Tilmann P. Gangloff, Diplom-Journalist und regelmäßiges Mitglied der Jury für den Grimme-Preis, schreibt freiberuflich unter anderem für das Portal evangelisch.de täglich TV-Tipps und setzt sich auch für "epd medien" mit dem Fernsehen auseinander. Auszeichnung: 2023 Bert-Donnepp-Preis - Deutscher Preis für Medienpublizistik (des Vereins der Freunde des Adolf-Grimme-Preises).

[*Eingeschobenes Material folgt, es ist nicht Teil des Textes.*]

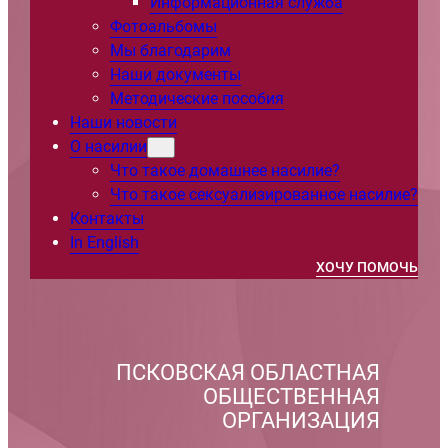
Информационная служба
Фотоальбомы
Мы благодарим
Наши документы
Методические пособия
Наши новости
О насилии
Что такое домашнее насилие?
Что такое сексуализированное насилие?
Контакты
In English
ХОЧУ ПОМОЧЬ
ПСКОВСКАЯ ОБЛАСТНАЯ
ОБЩЕСТВЕННАЯ
ОРГАНИЗАЦИЯ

"Interne Affären" ist ein hübsch doppeldeutiger Titel für diesen Münster-Krimi, der es ohnehin in sich hat. Das liegt sicher nicht allein daran, dass für Buch (Ulli Stephan) und Regie (Catharina Deus) zwei Frauen verantwortlich waren, aber einen gewissen Akzent werden die Damen schon zu verantworten haben. Als ungemein belebend erweist sich beispielsweise der Einfall, der diesmal sehr verletzlichen Anna eine Kollegin an die Seite zu stellen. Statt des üblichen Overbeck, für Wilsberg ohnehin ein rotes Tuch, agiert nun die ungleich ehrgeizigere Carola Sonntag, die den Krimi ungemein belebt; und das nicht allein, weil Wilsberg jetzt was zum Flirten hat. Äußerst schade, dass Katharina Wackernagel bloß ein Gastspiel gibt. Das gilt auch für Comedian Michael Kessler, der Carola Sonntag in einer Minirolle als Streifenpolizist ein Knöllchen verpasst. Mindestens so gut wie die packende Umsetzung ist das komplexe Drehbuch, denn was vordergründig wie Mobbing wirkt, entpuppt sich erst als unglückliche Liebesgeschichte und dann als Fall für die Drogenfahndung. Etwas zu kurz kommt diesmal allein Wilsbergs Kumpel Ekki Talkötter (Oliver Korittke), der dafür nach allzu ausgiebigem Konsum von Haschplätzchen die schönste Szene des Films hat.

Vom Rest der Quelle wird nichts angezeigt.